Gualzetti: «Le eredità di Expo,
possiamo già raccogliere i primi frutti»

Il vicecommissario del Padiglione della Santa Sede: «Gli incontri nelle parrocchie sulle opere di misericordia sono connessi al messaggio lanciato durante l’Esposizione. E l’appello del Papa e dell’Arcivescovo all’accoglienza non è caduto nel vuoto»

di Francesco CHIAVARINI

7 Febbraio 2016

Due padiglioni (quello della Santa Sede e della Caritas) sul diritto al cibo spirituale e materiale, la denuncia delle disuguaglianze, la speranza per un mondo migliore. Sei mesi di incontri, testimonianze dentro il sito e nelle parrocchie. Durante Expo Milano 2015 la Chiesa, e in particolare la Diocesi di Milano, ha fatto un grande lavoro di semina. Quali sono i frutti raccolti dalle comunità ambrosiane? Ecco il bilancio, ancora provvisorio, che trae Luciano Gualzetti, vicedirettore di Caritas Ambrosiana e vicecommissario del Padiglione della Santa Sede durante il semestre espositivo. 

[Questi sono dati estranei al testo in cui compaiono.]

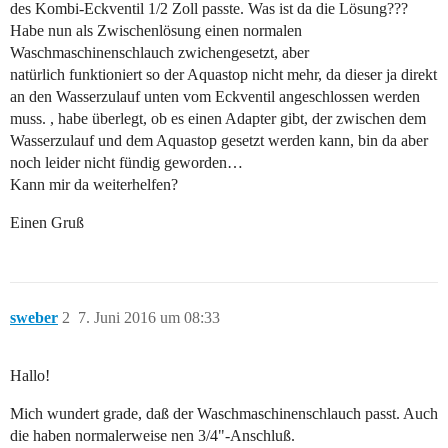
des Kombi-Eckventil 1/2 Zoll passte. Was ist da die Lösung???
Habe nun als Zwischenlösung einen normalen
Waschmaschinenschlauch zwichengesetzt, aber
natürlich funktioniert so der Aquastop nicht mehr, da dieser ja direkt
an den Wasserzulauf unten vom Eckventil angeschlossen werden
muss. , habe überlegt, ob es einen Adapter gibt, der zwischen dem
Wasserzulauf und dem Aquastop gesetzt werden kann, bin da aber
noch leider nicht fündig geworden…
Kann mir da weiterhelfen?
Einen Gruß
sweber
2
7. Juni 2016 um 08:33
Hallo!
Mich wundert grade, daß der Waschmaschinenschlauch passt. Auch
die haben normalerweise nen 3/4"-Anschluß.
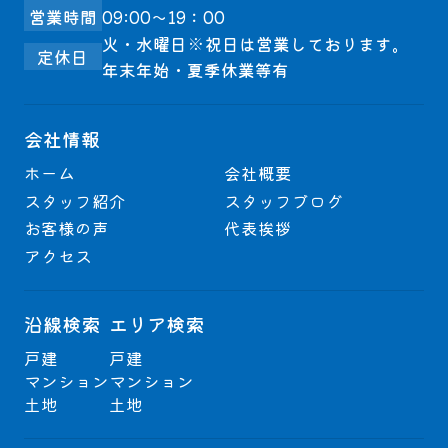
営業時間
09:00～19：00
火・水曜日※祝日は営業しております。
定休日
年末年始・夏季休業等有
会社情報
ホーム
会社概要
スタッフ紹介
スタッフブログ
お客様の声
代表挨拶
アクセス
沿線検索
エリア検索
戸建
戸建
マンション
マンション
土地
土地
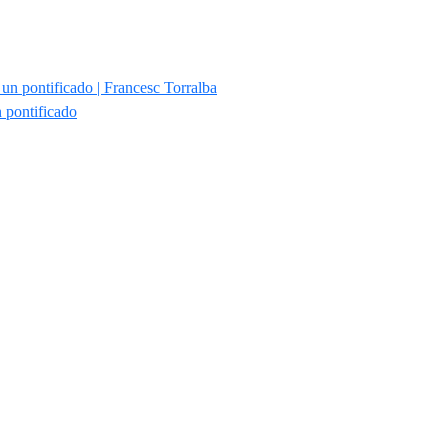
 pontificado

Gualzetti, quale eredità spirituale lascia Expo alla Chiesa milanese?
In Diocesi non ricordo un altro periodo come quello del semestre espositivo, in cui nelle nostre comunità si sia riflettuto con tanta profondità, consapevolezza e visione globale, su un tema così cruciale, che da sempre ci interroga, come il diritto al cibo. L’enciclica di papa Francesco, arrivata a metà dell’Esposizione col suo grande messaggio per un’ecologia integrale, ha fatto fare poi un salto di qualità all’opera di sensibilizzazione nelle nostre comunità. I frutti verranno. Ma ne vedo già almeno un paio. Il primo è l’attenzione ai temi, che continua con gli incontri nelle parrocchie sulle opere di misericordia, connessi al messaggio lanciato in Expo. Il secondo frutto è il rinnovato impegno per profughi: l’appello del Papa e del cardinale Scola non è caduto nel vuoto in Diocesi. Se riusciremo a potenziare il nostro sistema di accoglienza portandolo a mille posti, sarà anche merito del lavoro di semina fatto nei mesi passati.

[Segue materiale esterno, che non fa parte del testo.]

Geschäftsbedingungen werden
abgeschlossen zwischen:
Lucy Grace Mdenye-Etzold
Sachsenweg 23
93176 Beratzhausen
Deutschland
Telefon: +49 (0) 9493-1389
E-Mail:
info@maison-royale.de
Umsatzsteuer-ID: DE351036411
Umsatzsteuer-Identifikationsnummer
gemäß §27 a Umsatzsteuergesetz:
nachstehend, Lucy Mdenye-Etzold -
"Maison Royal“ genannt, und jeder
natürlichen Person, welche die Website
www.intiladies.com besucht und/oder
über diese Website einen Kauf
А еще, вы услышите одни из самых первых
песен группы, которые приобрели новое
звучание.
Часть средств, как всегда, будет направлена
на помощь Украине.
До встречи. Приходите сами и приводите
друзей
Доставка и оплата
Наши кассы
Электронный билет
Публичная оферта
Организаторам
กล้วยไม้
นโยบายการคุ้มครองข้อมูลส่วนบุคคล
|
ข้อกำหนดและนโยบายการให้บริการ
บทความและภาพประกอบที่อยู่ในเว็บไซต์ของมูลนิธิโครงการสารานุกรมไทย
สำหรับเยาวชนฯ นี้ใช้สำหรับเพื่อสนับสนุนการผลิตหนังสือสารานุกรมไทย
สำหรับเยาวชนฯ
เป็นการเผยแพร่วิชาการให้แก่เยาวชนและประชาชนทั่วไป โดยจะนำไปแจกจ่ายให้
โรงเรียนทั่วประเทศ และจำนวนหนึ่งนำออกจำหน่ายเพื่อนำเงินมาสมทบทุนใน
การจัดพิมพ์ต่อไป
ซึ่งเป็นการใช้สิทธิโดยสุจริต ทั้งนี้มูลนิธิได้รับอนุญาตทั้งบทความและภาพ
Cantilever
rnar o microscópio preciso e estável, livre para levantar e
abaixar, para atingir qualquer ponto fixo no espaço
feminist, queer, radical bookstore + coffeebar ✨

Si è detto che dopo Expo la Chiesa avrebbe lasciato alla città anche un’eredità materiale: il Refettorio Ambrosiano. È andata davvero così?
Direi di sì. Il Refettorio Ambrosiano, nato da un’idea di Massimo Bottura e Davide Rampello, continua a funzionare con lo stesso spirito, coniugando lotta allo spreco, bellezza e dignità. L’associazione culturale per il Refettorio tiene accesa l’attenzione sul cibo come nutrimento dell’anima e non solo del corpo. Gli operatori della cooperativa Farsi Prossimo e i 90 volontari provenienti da tutta la città con il loro stile fanno di questo posto non solo una mensa, ma un vero luogo di accoglienza. Grazie a tutto questo possiamo già vantare qualche buon risultato: qualcuno dei nostri ospiti non va più a cenare al Refettorio, perché ha trovato un lavoro o ha migliorato la sua situazione e non ne ha più bisogno.

C’è anche un’eredità che la Chiesa lascia agli organizzatori delle prossime Esposizioni?
Noi pensiamo che le Esposizioni universali non debbano più essere la celebrazione della potenza del capitalismo, come lo sono state nel Novecento, ma del limite, perché è dal riconoscimento delle finitezza dei beni ambientali, delle risorse energetiche e naturali che si possono trovare le leve per uno sviluppo responsabile. Se si vorrà continuare su questa linea, credo non solo utile, ma necessaria l’alleanza tra governi, imprese e cittadini associati nelle forme della società civile e delle Chiese. Come è avvenuto, anche se in modo ancora acerbo, a Milano.